From ensuring safe food, safe milk, and safe water to preventing the spread of infectious diseases, from providing emergency preparedness readiness, to promoting healthier, safer communities — these are all a part of the health care system in Mississippi that is called public health. A system that is in place as a first line of defense in protecting you and your community. It protects and benefits everyone.

That very system is in jeopardy in Mississippi because our Legislature failed to recognize the need for a basic public health infrastructure designed to protect us all from the spread of disease, to support us through natural and man-made disasters and to promote a healthier and thus wealthier Mississippi.

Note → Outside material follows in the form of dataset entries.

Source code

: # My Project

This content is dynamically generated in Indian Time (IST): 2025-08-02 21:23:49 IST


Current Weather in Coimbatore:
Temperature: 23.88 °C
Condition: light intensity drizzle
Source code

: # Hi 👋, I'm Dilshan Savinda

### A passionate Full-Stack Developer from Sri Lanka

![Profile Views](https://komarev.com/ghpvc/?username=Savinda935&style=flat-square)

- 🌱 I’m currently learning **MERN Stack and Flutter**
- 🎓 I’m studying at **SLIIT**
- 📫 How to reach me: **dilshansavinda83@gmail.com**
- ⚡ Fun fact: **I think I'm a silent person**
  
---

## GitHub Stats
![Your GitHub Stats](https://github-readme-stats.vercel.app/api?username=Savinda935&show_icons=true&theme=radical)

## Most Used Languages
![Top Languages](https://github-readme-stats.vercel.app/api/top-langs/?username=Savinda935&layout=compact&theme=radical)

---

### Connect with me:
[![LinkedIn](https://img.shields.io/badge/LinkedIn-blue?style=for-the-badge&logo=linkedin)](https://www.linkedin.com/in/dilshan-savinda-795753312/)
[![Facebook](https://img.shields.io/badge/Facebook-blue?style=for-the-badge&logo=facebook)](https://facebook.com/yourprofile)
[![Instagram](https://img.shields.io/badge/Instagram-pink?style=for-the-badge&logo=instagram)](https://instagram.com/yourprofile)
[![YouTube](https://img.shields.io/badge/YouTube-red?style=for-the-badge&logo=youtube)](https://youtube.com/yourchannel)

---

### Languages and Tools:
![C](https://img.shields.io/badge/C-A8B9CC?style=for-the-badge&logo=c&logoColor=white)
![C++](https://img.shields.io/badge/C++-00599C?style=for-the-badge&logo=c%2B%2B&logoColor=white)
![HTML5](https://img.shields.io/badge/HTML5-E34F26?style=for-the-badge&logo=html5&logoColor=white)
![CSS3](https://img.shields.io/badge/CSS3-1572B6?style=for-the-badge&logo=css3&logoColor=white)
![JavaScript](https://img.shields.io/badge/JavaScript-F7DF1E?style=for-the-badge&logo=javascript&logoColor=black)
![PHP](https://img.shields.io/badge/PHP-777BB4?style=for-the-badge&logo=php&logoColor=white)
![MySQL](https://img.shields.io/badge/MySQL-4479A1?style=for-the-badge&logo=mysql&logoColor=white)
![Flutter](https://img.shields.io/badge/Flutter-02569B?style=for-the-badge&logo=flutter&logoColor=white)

Our astute Legislature has cut another $4 million from an already underfunded and undervalued component of our health care system. A system that has already closed health department clinics and made many others part time, reduced service delivery capacity and sent home dedicated public health professionals across the state and left 90 local positions vacant and unfunded in an attempt to manage with reduced funds.

Some legislators may not have been aware of the budget maneuvering details and last-minute mistakes before their vote to further diminish the backbone of our fragile public health system by cutting the Department of Health’s budget by another 11 percent. Others knew and failed to act!

Whether intentional or not, the results of this budget process on public health funding will have negative consequences on all of our citizens and communities — a state with many of the worst health indicators in the country. Shameful!

To gain some perspective on public health funding in Mississippi, the non-partisan Trust for America’s Health produces a report that analyzes state funding support for public health. Their latest data for FY 2013-14 ranks Mississippi 47th in support.

Our state funding for that year was $36,739,194 or $12.28 per person. The average for our neighboring states (Alabama, Arkansas, Louisiana and Tennessee) was $30.65 per person. Louisiana received more than $71 million in state funding — twice that of Mississippi.

Also by comparison, the Department of Corrections receives more than $326 million in state funds ($112 per person) or nine times the amount of the Mississippi State Department of Health. Yet we need to cut the Department of Health’s budget by another $4 million or 11 percent while others are cut 3 percent or less. Go figure!

Every member of our medical community and every citizen should be outraged at this complacency toward public health in Mississippi.

The department is now placed in a situation of curtailing activities that will have consequential effects on protecting our citizens.

If you eat in restaurants, if you drink from public water systems, if you have your child in a licensed day care center, if you have a parent or aunt in a licensed nursing home, or if you want to protect yourself from the spread of disease, then you should be appalled by the impact this latest budget cut to the Department of Health will have.

Please join our public health professionals all across Mississippi by contacting your state representatives, the lieutenant governor and the governor to express your desire for immediate resolution to this public health funding crisis — to protect all Mississippians.